Learning to live with the fear of relapse
Ok, so maybe it’s not as bad as all that, but it isn’t stress-free, that’s all I’m saying. Fortunately, there are some things to help lessen the day-to-day grind. First and foremost, I’ve learned that humans can adapt to anything. If you’ll excuse the crossover episode, I will discuss my RA for a minute. Thirty years of autoimmune illness in the form of rheumatoid arthritis and all the accompanying complications have taught me one thing – I can get up and live some sort of life even in the face of the most horrible symptoms. Human bodies adapt to pain and discomfort and after a while our amazing brain rewires itself to work around the obstacle. Sure, the pain doesn’t actually disappear, but your mind sort of learns how to “forget” about it. I expect the exact same thing will happen with the fear of cancer returning – my brain will simply find a way to live life around it, and “forget” it unless it’s unavoidably thrust into the front of my mind. (Like inexplicably crying now any time I watch a medical drama on night time TV – ugh.) We are amazing creatures, us homo sapiens, and I’m counting on my body to once again adapt.

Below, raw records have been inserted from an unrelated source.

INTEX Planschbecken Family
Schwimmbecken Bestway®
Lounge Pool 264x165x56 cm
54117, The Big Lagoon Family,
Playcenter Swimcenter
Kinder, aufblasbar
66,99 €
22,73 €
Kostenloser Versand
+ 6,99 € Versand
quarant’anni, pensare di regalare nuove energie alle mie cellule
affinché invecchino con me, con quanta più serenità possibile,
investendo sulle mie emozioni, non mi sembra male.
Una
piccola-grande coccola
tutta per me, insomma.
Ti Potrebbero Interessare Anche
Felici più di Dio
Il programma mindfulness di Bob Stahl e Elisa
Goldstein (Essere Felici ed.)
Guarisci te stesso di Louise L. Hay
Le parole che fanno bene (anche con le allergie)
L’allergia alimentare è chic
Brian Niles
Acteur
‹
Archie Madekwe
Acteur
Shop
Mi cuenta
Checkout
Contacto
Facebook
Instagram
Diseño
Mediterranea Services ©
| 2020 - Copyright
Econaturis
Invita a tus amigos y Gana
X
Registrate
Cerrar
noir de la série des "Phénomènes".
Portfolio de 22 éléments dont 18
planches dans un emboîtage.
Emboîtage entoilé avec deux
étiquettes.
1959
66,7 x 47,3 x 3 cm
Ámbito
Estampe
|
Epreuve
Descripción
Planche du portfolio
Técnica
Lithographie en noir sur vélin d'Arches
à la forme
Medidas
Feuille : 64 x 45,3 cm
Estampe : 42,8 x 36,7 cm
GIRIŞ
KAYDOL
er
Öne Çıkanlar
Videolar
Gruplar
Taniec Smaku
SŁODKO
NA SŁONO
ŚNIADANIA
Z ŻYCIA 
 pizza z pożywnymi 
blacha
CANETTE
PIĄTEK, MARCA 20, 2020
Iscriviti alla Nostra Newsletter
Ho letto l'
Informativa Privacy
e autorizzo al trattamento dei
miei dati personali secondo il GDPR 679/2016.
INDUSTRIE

Preparing myself if cancer returns
In addition to adaptation, I also tell myself that if I made it through once, I can make it through again. If the worst happens and cancer returns, I’ll beat it again. Why? Because the only other option is to be dead. Not much a choice in my book, I’d rather be alive fighting cancer than being dead and doing almost anything. Except yard work – I might actually prefer dead. So many bugs… big, big, bugs… with clackers…. Anyway, I know I’m going to fight it again and win again. Keeping a positive mindset can help us overcome just about anything, and might even help prevent the cancer from coming back (less stress). So, I’m prepared if the symptoms do return and I promise myself not to freak out about every phantom pain and twinge of discomfort. It will be difficult but I’ll do it, I have to do it.
The rebuilding phase
As Winston Churchill said, “Now this is not the end. It is not even the beginning of the end. but it is, perhaps, the end of the beginning.” Although Winston was talking about Britain’s early losses in World War II, it is entirely appropriate for my situation. Cancer is a war, after all, a war against our own bodies, and we all do suffer early defeats. In the end, though, a good majority of us win the war, even if we take significant losses in the process. The rebuilding phase is just as difficult, though, as we rebuild lives, careers, relationships, and, well, ourselves. Talk soon.